Work item: Please copy the lines below exactly, from the first one through the line showing "покоління. Все".
═════ Available data
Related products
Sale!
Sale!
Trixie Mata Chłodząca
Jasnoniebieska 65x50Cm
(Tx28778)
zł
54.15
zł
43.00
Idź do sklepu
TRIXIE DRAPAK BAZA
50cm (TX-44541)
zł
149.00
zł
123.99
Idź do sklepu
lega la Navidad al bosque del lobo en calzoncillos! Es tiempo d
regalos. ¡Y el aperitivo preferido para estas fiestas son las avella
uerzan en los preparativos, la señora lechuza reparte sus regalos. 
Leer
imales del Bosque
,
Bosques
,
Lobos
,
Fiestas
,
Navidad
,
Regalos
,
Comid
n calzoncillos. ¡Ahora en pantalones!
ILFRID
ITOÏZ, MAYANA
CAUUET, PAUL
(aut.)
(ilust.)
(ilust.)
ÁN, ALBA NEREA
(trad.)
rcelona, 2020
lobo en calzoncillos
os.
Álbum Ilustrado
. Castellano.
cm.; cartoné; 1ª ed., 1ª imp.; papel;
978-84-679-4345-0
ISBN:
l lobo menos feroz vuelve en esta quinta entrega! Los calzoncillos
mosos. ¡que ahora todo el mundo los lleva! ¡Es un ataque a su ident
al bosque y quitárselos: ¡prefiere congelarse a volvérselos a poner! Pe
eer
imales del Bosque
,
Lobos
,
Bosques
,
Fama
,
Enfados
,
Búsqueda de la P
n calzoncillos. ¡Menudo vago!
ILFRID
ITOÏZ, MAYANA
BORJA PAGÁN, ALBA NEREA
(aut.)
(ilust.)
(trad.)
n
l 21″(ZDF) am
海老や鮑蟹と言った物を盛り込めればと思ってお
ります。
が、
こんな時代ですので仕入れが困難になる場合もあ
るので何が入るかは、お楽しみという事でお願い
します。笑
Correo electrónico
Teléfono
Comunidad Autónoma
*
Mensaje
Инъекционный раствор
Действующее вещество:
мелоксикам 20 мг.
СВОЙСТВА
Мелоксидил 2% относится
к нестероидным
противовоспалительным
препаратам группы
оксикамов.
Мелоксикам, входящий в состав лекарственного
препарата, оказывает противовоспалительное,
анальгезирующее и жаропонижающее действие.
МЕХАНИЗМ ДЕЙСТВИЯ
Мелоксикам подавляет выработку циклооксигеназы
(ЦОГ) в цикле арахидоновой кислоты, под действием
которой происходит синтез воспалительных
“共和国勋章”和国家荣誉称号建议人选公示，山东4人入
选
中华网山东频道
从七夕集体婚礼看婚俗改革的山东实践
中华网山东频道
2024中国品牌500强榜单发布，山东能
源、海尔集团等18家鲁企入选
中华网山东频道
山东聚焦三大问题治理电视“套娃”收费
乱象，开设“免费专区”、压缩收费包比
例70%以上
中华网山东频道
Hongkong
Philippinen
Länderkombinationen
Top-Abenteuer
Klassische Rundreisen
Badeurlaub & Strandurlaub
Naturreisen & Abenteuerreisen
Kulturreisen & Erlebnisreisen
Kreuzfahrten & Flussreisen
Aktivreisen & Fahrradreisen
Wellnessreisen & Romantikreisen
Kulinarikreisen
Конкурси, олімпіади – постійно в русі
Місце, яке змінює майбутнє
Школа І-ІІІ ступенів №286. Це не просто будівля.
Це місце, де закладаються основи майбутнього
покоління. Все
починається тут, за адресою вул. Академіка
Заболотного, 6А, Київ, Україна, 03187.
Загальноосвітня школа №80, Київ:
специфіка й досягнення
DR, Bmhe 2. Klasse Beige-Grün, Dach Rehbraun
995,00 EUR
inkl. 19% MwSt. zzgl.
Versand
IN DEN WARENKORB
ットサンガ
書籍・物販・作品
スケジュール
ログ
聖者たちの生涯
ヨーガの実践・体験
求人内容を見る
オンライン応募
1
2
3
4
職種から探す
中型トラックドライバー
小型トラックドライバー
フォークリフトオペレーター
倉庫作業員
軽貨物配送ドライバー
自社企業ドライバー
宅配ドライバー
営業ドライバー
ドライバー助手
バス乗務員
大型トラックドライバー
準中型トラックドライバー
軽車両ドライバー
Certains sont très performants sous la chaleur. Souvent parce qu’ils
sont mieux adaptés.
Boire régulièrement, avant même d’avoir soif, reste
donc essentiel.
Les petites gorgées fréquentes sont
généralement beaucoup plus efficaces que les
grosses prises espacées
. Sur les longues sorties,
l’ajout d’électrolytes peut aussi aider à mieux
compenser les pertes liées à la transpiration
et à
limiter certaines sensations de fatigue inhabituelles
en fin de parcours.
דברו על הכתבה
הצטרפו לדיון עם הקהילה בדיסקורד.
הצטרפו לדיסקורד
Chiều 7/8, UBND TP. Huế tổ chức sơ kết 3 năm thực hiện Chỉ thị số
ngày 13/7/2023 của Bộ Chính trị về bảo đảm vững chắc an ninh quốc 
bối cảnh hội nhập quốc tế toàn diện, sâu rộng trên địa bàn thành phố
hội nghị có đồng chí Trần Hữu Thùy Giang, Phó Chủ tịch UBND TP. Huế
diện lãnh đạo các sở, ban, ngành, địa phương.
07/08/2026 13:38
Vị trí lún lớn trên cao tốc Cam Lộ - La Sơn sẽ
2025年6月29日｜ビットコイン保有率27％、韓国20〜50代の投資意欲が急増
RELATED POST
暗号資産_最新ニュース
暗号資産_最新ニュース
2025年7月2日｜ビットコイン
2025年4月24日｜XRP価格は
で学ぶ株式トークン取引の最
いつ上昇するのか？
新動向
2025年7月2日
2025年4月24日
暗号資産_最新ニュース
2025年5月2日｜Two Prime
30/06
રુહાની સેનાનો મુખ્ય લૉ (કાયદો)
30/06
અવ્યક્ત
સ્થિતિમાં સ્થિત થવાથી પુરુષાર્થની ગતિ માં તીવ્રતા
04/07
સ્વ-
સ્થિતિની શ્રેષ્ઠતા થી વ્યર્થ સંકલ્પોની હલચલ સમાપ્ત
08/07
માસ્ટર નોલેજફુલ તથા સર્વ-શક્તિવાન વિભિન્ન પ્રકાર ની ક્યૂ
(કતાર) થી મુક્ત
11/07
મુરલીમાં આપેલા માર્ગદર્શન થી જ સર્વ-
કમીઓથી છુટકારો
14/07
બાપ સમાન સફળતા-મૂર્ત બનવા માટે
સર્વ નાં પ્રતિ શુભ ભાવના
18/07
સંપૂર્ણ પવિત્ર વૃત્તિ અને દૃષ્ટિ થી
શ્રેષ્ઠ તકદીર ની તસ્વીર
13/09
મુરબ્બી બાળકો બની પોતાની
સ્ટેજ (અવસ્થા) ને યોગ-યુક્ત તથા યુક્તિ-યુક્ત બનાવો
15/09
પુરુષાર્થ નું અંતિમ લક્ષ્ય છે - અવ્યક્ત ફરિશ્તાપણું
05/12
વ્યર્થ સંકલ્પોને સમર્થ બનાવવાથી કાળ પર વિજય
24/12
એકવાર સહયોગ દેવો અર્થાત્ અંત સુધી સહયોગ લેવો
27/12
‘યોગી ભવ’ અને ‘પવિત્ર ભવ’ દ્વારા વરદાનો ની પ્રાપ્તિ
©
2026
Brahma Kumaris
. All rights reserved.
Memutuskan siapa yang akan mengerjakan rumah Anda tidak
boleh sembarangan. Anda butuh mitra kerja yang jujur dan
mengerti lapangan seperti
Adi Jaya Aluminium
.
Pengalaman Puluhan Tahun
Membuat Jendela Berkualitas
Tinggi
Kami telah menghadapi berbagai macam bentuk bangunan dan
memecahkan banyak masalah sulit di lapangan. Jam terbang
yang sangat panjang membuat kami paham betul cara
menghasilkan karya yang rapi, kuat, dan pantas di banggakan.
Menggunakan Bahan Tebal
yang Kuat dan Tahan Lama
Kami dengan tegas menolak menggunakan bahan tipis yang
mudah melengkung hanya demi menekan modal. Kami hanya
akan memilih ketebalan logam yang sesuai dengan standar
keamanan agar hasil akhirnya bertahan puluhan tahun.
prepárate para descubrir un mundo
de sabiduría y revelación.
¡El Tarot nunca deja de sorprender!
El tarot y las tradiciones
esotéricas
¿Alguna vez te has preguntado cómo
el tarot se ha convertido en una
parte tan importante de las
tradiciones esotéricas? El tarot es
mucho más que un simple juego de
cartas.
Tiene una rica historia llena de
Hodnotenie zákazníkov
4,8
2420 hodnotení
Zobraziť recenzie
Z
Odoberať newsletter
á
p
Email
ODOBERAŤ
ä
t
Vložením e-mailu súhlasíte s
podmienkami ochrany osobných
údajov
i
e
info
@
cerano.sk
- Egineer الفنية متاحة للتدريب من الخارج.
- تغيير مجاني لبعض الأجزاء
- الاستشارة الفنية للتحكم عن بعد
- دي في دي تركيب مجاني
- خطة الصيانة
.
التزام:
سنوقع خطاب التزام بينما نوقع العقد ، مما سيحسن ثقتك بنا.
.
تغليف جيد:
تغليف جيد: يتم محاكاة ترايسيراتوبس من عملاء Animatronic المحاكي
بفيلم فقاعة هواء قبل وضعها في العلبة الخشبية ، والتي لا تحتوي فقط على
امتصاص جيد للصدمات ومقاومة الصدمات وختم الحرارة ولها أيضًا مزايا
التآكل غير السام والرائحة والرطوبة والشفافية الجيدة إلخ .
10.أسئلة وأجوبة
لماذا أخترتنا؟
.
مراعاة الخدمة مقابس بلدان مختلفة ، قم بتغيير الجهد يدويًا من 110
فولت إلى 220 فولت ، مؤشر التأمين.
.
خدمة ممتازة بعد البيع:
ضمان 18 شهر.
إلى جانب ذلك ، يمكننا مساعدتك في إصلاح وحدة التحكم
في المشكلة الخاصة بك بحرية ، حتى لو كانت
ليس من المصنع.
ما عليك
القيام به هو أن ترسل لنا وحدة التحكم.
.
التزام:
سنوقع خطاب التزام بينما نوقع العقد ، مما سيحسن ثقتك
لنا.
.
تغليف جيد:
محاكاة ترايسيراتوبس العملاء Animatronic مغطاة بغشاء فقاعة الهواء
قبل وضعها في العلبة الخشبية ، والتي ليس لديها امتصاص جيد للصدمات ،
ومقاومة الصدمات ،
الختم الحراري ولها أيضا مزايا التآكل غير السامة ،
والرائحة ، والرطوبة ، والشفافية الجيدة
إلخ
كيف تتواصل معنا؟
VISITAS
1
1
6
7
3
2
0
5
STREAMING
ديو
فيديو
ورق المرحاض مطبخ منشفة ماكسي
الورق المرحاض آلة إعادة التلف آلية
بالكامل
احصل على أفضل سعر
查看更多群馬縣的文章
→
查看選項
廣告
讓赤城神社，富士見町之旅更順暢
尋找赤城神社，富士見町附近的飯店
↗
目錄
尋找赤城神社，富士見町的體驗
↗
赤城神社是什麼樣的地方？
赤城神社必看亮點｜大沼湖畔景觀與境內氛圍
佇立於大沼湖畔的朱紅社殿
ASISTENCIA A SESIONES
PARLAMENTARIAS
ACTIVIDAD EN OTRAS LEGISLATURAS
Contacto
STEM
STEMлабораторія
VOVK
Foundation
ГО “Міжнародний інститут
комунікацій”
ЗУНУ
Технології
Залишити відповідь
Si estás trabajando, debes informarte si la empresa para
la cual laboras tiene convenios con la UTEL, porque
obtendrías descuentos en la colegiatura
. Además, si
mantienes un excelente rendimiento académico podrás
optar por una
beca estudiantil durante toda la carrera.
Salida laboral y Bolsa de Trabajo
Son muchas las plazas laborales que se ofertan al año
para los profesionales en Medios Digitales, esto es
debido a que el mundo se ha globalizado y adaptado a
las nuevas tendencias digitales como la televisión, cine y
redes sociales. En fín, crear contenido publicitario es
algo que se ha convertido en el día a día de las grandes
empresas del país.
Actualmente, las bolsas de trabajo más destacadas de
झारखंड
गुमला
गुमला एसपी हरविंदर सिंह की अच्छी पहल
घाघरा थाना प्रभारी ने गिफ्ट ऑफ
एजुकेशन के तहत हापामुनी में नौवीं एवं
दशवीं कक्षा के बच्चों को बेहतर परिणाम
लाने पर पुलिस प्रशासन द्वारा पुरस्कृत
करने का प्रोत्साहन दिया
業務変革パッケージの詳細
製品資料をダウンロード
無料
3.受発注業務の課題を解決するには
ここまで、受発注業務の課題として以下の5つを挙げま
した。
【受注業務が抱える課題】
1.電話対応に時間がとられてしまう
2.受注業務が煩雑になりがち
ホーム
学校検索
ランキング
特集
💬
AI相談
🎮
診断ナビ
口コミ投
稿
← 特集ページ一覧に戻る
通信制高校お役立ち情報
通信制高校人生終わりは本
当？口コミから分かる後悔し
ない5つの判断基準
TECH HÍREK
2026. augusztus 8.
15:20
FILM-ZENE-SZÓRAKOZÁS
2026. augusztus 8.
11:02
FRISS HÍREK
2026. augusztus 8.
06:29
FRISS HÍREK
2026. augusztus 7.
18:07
══════════
Answer space:
Related products
Sale!
Sale!
Trixie Mata Chłodząca
Jasnoniebieska 65x50Cm
(Tx28778)
zł
54.15
zł
43.00
Idź do sklepu
TRIXIE DRAPAK BAZA
50cm (TX-44541)
zł
149.00
zł
123.99
Idź do sklepu
lega la Navidad al bosque del lobo en calzoncillos! Es tiempo d
regalos. ¡Y el aperitivo preferido para estas fiestas son las avella
uerzan en los preparativos, la señora lechuza reparte sus regalos. 
Leer
imales del Bosque
,
Bosques
,
Lobos
,
Fiestas
,
Navidad
,
Regalos
,
Comid
n calzoncillos. ¡Ahora en pantalones!
ILFRID
ITOÏZ, MAYANA
CAUUET, PAUL
(aut.)
(ilust.)
(ilust.)
ÁN, ALBA NEREA
(trad.)
rcelona, 2020
lobo en calzoncillos
os.
Álbum Ilustrado
. Castellano.
cm.; cartoné; 1ª ed., 1ª imp.; papel;
978-84-679-4345-0
ISBN:
l lobo menos feroz vuelve en esta quinta entrega! Los calzoncillos
mosos. ¡que ahora todo el mundo los lleva! ¡Es un ataque a su ident
al bosque y quitárselos: ¡prefiere congelarse a volvérselos a poner! Pe
eer
imales del Bosque
,
Lobos
,
Bosques
,
Fama
,
Enfados
,
Búsqueda de la P
n calzoncillos. ¡Menudo vago!
ILFRID
ITOÏZ, MAYANA
BORJA PAGÁN, ALBA NEREA
(aut.)
(ilust.)
(trad.)
n
l 21″(ZDF) am
海老や鮑蟹と言った物を盛り込めればと思ってお
ります。
が、
こんな時代ですので仕入れが困難になる場合もあ
るので何が入るかは、お楽しみという事でお願い
します。笑
Correo electrónico
Teléfono
Comunidad Autónoma
*
Mensaje
Инъекционный раствор
Действующее вещество:
мелоксикам 20 мг.
СВОЙСТВА
Мелоксидил 2% относится
к нестероидным
противовоспалительным
препаратам группы
оксикамов.
Мелоксикам, входящий в состав лекарственного
препарата, оказывает противовоспалительное,
анальгезирующее и жаропонижающее действие.
МЕХАНИЗМ ДЕЙСТВИЯ
Мелоксикам подавляет выработку циклооксигеназы
(ЦОГ) в цикле арахидоновой кислоты, под действием
которой происходит синтез воспалительных
“共和国勋章”和国家荣誉称号建议人选公示，山东4人入
选
中华网山东频道
从七夕集体婚礼看婚俗改革的山东实践
中华网山东频道
2024中国品牌500强榜单发布，山东能
源、海尔集团等18家鲁企入选
中华网山东频道
山东聚焦三大问题治理电视“套娃”收费
乱象，开设“免费专区”、压缩收费包比
例70%以上
中华网山东频道
Hongkong
Philippinen
Länderkombinationen
Top-Abenteuer
Klassische Rundreisen
Badeurlaub & Strandurlaub
Naturreisen & Abenteuerreisen
Kulturreisen & Erlebnisreisen
Kreuzfahrten & Flussreisen
Aktivreisen & Fahrradreisen
Wellnessreisen & Romantikreisen
Kulinarikreisen
Конкурси, олімпіади – постійно в русі
Місце, яке змінює майбутнє
Школа І-ІІІ ступенів №286. Це не просто будівля.
Це місце, де закладаються основи майбутнього
покоління. Все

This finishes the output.